Con quali motivazioni il governo russo ha avviato questo boicottaggio?
Nel luglio scorso girava la voce che la cioccolata e i dolci prodotti dalla Roshen contenesseeo benzopirene, una sostanza nociva. Poi a ottobre l’ambasciatore russo a Kiev, Michail Zurabov, dopo aver verificato che i dolci erano sicuri, si è scusato con l’azienda, ribadendo tuttavia che tutti i prodotti della fabbrica avevano problemi e necessitavano di maggiori «certificazioni». Il danno economico alle esportazioni comunque era già stato fatto. Non è senza motivo questa mossa: il proprietario della Roshen, Petro Poroshenko, era uno dei finanziatori di Viktor Yushenko e proprietario di Canal 5, rete privata che trasmise in diretta la rivoluzione arancione. Insomma, un avvertimento, se vogliamo, a chi vuole aderire all’Unione Europea.

Martedì 26 novembre in Italia si è firmato l’accordo di libero scambio con la Russia. Come si sta posizionando il governo italiano verso la protesta ucraina?
La dice lunga l’assenza completa della notizia delle rivolte dai telegiornali Rai di questi giorni.
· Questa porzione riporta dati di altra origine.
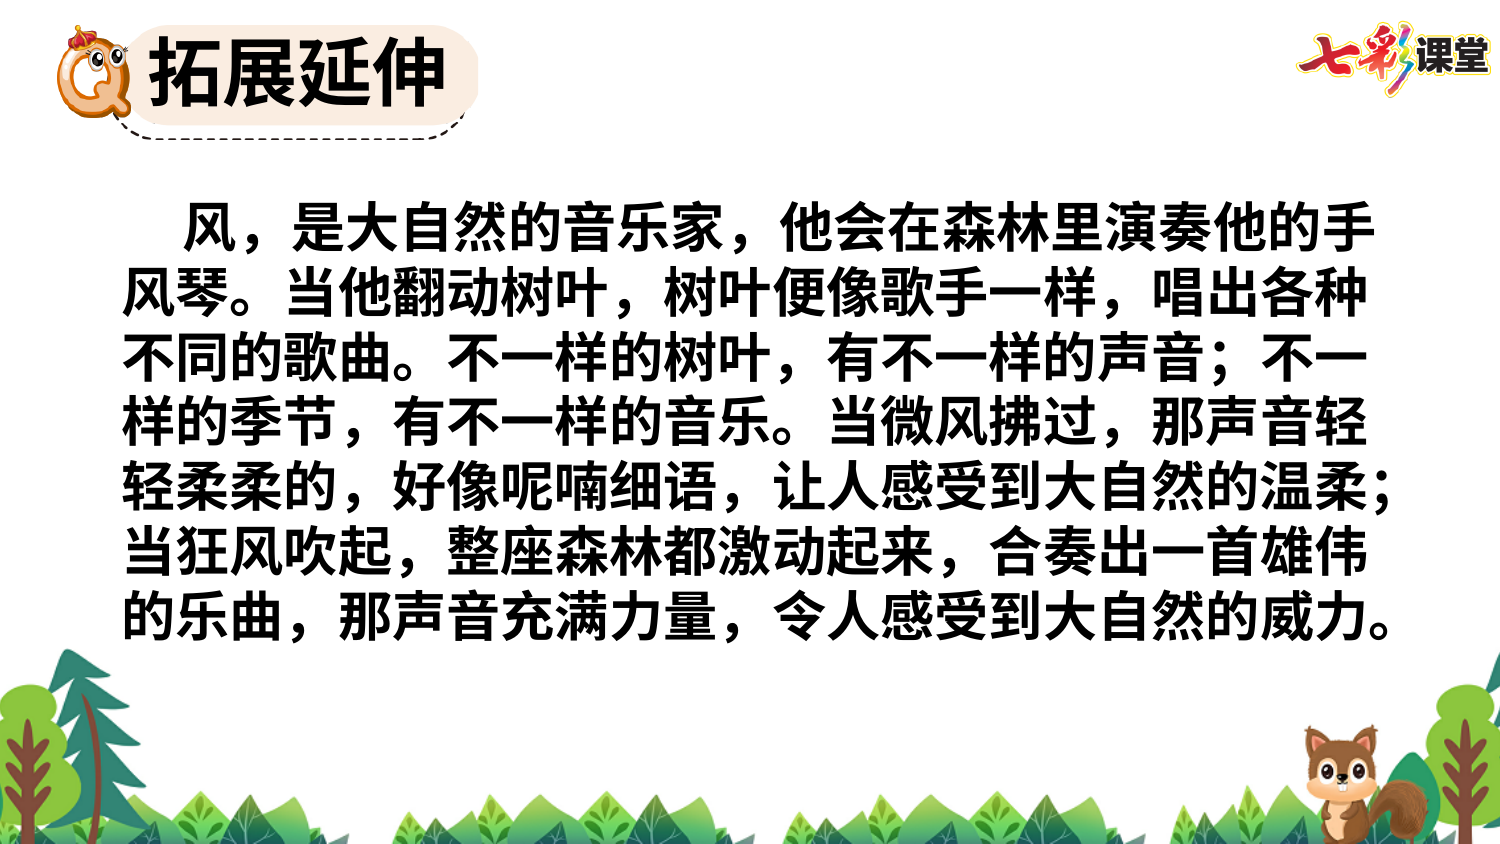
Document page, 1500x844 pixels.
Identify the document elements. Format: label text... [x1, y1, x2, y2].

Forse si è trattato di una semplice disattenzione, ma quantomeno può destare sospetti il fatto che la notizia non esca proprio nei giorni della visita di Putin in Italia. Ma ciò non mi stupisce affatto: nonostante la comunità di ucraini in Italia sia una delle più grandi d’Europa, la nostra politica estera è costantemente filorussa. Se Berlusconi è uno dei migliori amici di Putin, Romano Prodi ha sempre sostenuto che un’adesione dell’Ucraina all’Ue è improbabile tanto quanto quella della Nuova Zelanda.